Después de pasar horas, días y semanas leyendo, aprendiendo de memoria y explicándonos y explicando a otros una de las trascendentales odas de Horacio, un canto del Infierno, los actos II y IV del Rey Lear o las páginas de la muerte de Bergotte en la novela de Proust, regresamos a nuestros pequeños asuntos domésticos e insignificantes. Pero continuamos atrapados. El grito de la calle resuena lejos de nuestros oídos, como si nunca lo hubiéramos percibido. Nos habla de una realidad perturbadora, contingente, vulgar y transitoria, imposible de comparar con la que llevamos en la conciencia. ¿Qué vale ese grito de la calle en comparación con el de Lear a Cordelia o con el del Acab atado a su demonio blanco? Miles, cientos de miles de personas mueren todos los días en las pantallas de televisión de un mundo aséptico en su absoluta monotonía. La destrucción de unas estatuas lejanas por unos afganos fanáticos o la mutilación de una obra maestra en un museo nos hieren en el alma. El erudito, el verdadero lector, el artífice del libro está saturado por la intensidad terrible de la ficción. Su formación lo predispone a identificarse profundamente sólo con las realidades textuales, con la ficción. Esa educación, esa atención llevada a sus antenas y a sus órganos de empatía —cuyo alcance nunca es infinito— puede dañar su relación con lo que Freud llamaba el «principio de realidad».
Podría darse entonces la paradoja de que el cultivo y la práctica de las humanidades, la frecuentación del libro en dosis muy elevadas y el estudio fueran factores de deshumanización. Quizá dificultan nuestra respuesta activa a una realidad política o social grave, nuestro compromiso total con las realidades circunstanciales.
Un viento ligero y frío de inhumanidad sopla en la torre de libros de Montaigne, en las reglas de Yeats, según las cuales el hombre debe elegir entre la perfección de la vida y la de la obra, en la certeza de Wagner de no deber nada a quienes lo ayudaron en vida porque su sola presencia en las notas a la biografía del maestro los haría inmortales.
En mi calidad de profesor, para el que la literatura, la filosofía, la música y las artes son la materia misma de la vida, ¿cómo puedo traducir para mí esa necesidad en una lucidez moral, consciente de las carencias humanas, de la injusticia que hace posible a este punto una cultura tan elevada? Las torres que nos aislan son más sólidas que el marfil. No conozco una respuesta satisfactoria a esa pregunta.

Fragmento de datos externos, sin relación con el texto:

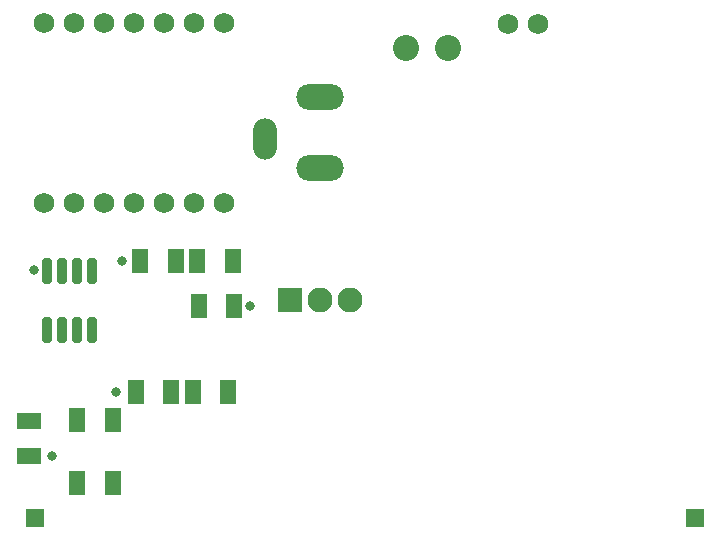
<source format=gts>
G04*
G04 #@! TF.GenerationSoftware,Altium Limited,Altium Designer,23.6.0 (18)*
G04*
G04 Layer_Color=8388736*
%FSLAX44Y44*%
%MOMM*%
G71*
G04*
G04 #@! TF.SameCoordinates,07302BCA-5FAF-470A-8E07-FBA56CC999C1*
G04*
G04*
G04 #@! TF.FilePolarity,Negative*
G04*
G01*
G75*
%ADD19R,1.3208X2.0066*%
%ADD20R,2.0066X1.3208*%
G04:AMPARAMS|DCode=21|XSize=2.1732mm|YSize=0.7932mm|CornerRadius=0.1754mm|HoleSize=0mm|Usage=FLASHONLY|Rotation=270.000|XOffset=0mm|YOffset=0mm|HoleType=Round|Shape=RoundedRectangle|*
%AMROUNDEDRECTD21*
21,1,2.1732,0.4425,0,0,270.0*
21,1,1.8225,0.7932,0,0,270.0*
1,1,0.3507,-0.2213,-0.9113*
1,1,0.3507,-0.2213,0.9113*
1,1,0.3507,0.2213,0.9113*
1,1,0.3507,0.2213,-0.9113*
%
%ADD21ROUNDEDRECTD21*%
%ADD22C,2.1232*%
%ADD23R,2.1232X2.1232*%
%ADD24C,1.7272*%
%ADD25R,1.5732X1.5732*%
%ADD26O,4.0032X2.2032*%
%ADD27O,2.0032X3.5032*%
%ADD28C,2.2032*%
%ADD29C,0.8382*%
D19*
X162814Y223520D02*
D03*
X192786D02*
D03*
X161544Y261620D02*
D03*
X191516D02*
D03*
X187706Y151130D02*
D03*
X157734D02*
D03*
X139526D02*
D03*
X109554D02*
D03*
X89916Y127000D02*
D03*
X59944D02*
D03*
X143336Y261620D02*
D03*
X113364D02*
D03*
X89916Y73660D02*
D03*
X59944D02*
D03*
D20*
X19050Y126746D02*
D03*
Y96774D02*
D03*
D21*
X72390Y253350D02*
D03*
X59690D02*
D03*
X46990D02*
D03*
X34290D02*
D03*
Y203850D02*
D03*
X46990D02*
D03*
X59690D02*
D03*
X72390D02*
D03*
D22*
X290830Y228600D02*
D03*
X265430D02*
D03*
D23*
X240030D02*
D03*
D24*
X31750Y463550D02*
D03*
X57150D02*
D03*
X82550D02*
D03*
X107950D02*
D03*
X133350D02*
D03*
X158750D02*
D03*
X184150D02*
D03*
X31750Y311150D02*
D03*
X57150D02*
D03*
X82550D02*
D03*
X107950D02*
D03*
X133350D02*
D03*
X158750D02*
D03*
X184150D02*
D03*
X424180Y462280D02*
D03*
X449580D02*
D03*
D25*
X582930Y44450D02*
D03*
X24130D02*
D03*
D26*
X265430Y340360D02*
D03*
Y400360D02*
D03*
D27*
X218930Y365360D02*
D03*
D28*
X338380Y441960D02*
D03*
X373380D02*
D03*
D29*
X38100Y96520D02*
D03*
X205740Y223520D02*
D03*
X92710Y151130D02*
D03*
X97790Y261620D02*
D03*
X22860Y254000D02*
D03*
M02*

</source>
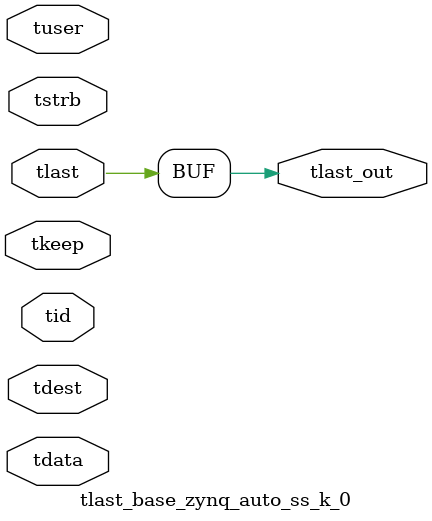
<source format=v>


`timescale 1ps/1ps

module tlast_base_zynq_auto_ss_k_0 #
(
parameter C_S_AXIS_TID_WIDTH   = 1,
parameter C_S_AXIS_TUSER_WIDTH = 0,
parameter C_S_AXIS_TDATA_WIDTH = 0,
parameter C_S_AXIS_TDEST_WIDTH = 0
)
(
input  [(C_S_AXIS_TID_WIDTH   == 0 ? 1 : C_S_AXIS_TID_WIDTH)-1:0       ] tid,
input  [(C_S_AXIS_TDATA_WIDTH == 0 ? 1 : C_S_AXIS_TDATA_WIDTH)-1:0     ] tdata,
input  [(C_S_AXIS_TUSER_WIDTH == 0 ? 1 : C_S_AXIS_TUSER_WIDTH)-1:0     ] tuser,
input  [(C_S_AXIS_TDEST_WIDTH == 0 ? 1 : C_S_AXIS_TDEST_WIDTH)-1:0     ] tdest,
input  [(C_S_AXIS_TDATA_WIDTH/8)-1:0 ] tkeep,
input  [(C_S_AXIS_TDATA_WIDTH/8)-1:0 ] tstrb,
input  [0:0]                                                             tlast,
output                                                                   tlast_out
);

assign tlast_out = {tlast};

endmodule


</source>
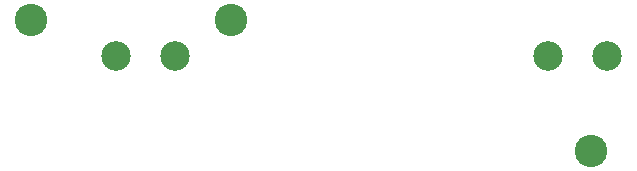
<source format=gbs>
G04*
G04 #@! TF.GenerationSoftware,Altium Limited,Altium Designer,21.2.2 (38)*
G04*
G04 Layer_Color=16711935*
%FSLAX25Y25*%
%MOIN*%
G70*
G04*
G04 #@! TF.SameCoordinates,00D53E6D-1767-4AB5-8D76-124CC48DB5B8*
G04*
G04*
G04 #@! TF.FilePolarity,Negative*
G04*
G01*
G75*
%ADD40C,0.10800*%
%ADD41C,0.09855*%
D40*
X374000Y474500D02*
D03*
X560500Y431000D02*
D03*
X440500Y474500D02*
D03*
D41*
X565842Y462500D02*
D03*
X546158D02*
D03*
X421822D02*
D03*
X402137D02*
D03*
M02*

</source>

Sin embargo, convendría encontrarla si queremos merecer el privilegio de nuestras pasiones y sostener de nuevo en las manos el milagro de un nuevo libro — Cui dono lepidum novum libellum?, preguntaba Catulo—; y si al fin deseamos tomar parte, aunque sea modestamente, en la altivez nostálgica que impregna su ruego: Quod, o patrona virgo/plus uno maneat perenne saeclo («¡Oh, Musa, permítenos vivir aún un siglo o dos!»).